Уши выдавали беднягу с головой… и с телом, и с душой, и со всей его осторожной, предусмотрительной, мимикрирующей повадкой. Огромные, оттопыренные, розовые, необычайно подвижные и чувствительные, они, казалось, жили своей собственной, отдельной от остального Гиршуни жизнью. Они настораживались, вкрадчиво шевелились, гордо вставали торчком, краснели от гнева или смущения, трепетали от страха, вяли от скуки, сворачивались от неприязни. Глядя на уши, любой, даже самый тупой наблюдатель, мог с высокой степенью точности определить, что творится сейчас в наглухо запечатанной, упрятанной глубоко внутрь, замаскированной под дохлую мышь гиршуниной душе. Думаю, сам Гиршуни не вполне осознавал предательскую роль собственных ушей — а иначе он отрезал бы их, не задумываясь.
На десятилетие школьного выпуска мы собрались у нашей классной старосты; к моему удивлению, Гиршуни тоже пришел. Видимо, активные девчонки, организовавшие встречу, притащили его силком — для полноты комплекта. Действительно, на вечере были все, без исключения, даже Грецкий забежал на часок-другой.

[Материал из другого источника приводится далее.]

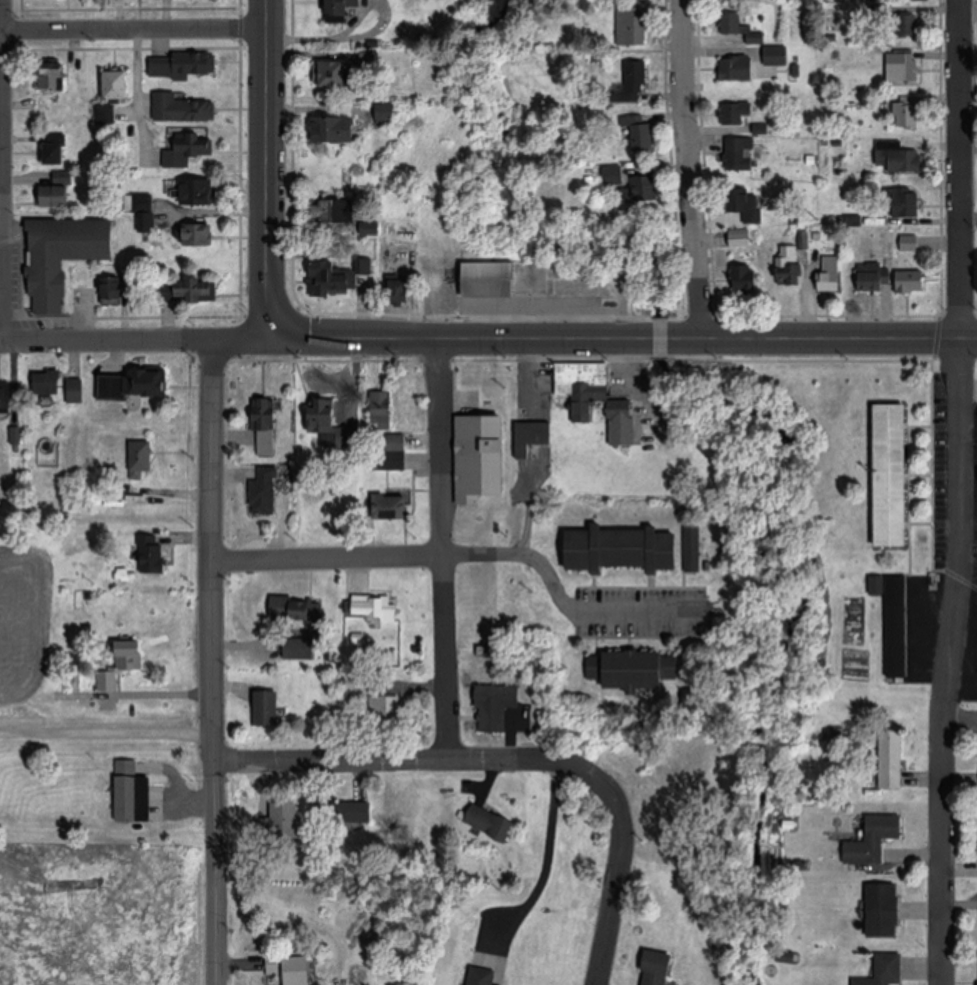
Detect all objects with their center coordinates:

На его мощной руке, сверкая шаловливыми глазками и бриллиантами, висело невинное существо лет семнадцати, похожее на оживший манекен из витрины роскошного миланского бутика.
— Мы ненадолго, — сказал Орех и тщательно растянул губы в стоматологически безупречной улыбке. — Прием в консульстве у лягушатников. Вовремя туда никто не приходит, но и слишком опаздывать нехорошо — не поймут-с…
Он явно находился если не у финишной черты, то уж во всяком случае — почти рядом, на последнем вираже победного забега.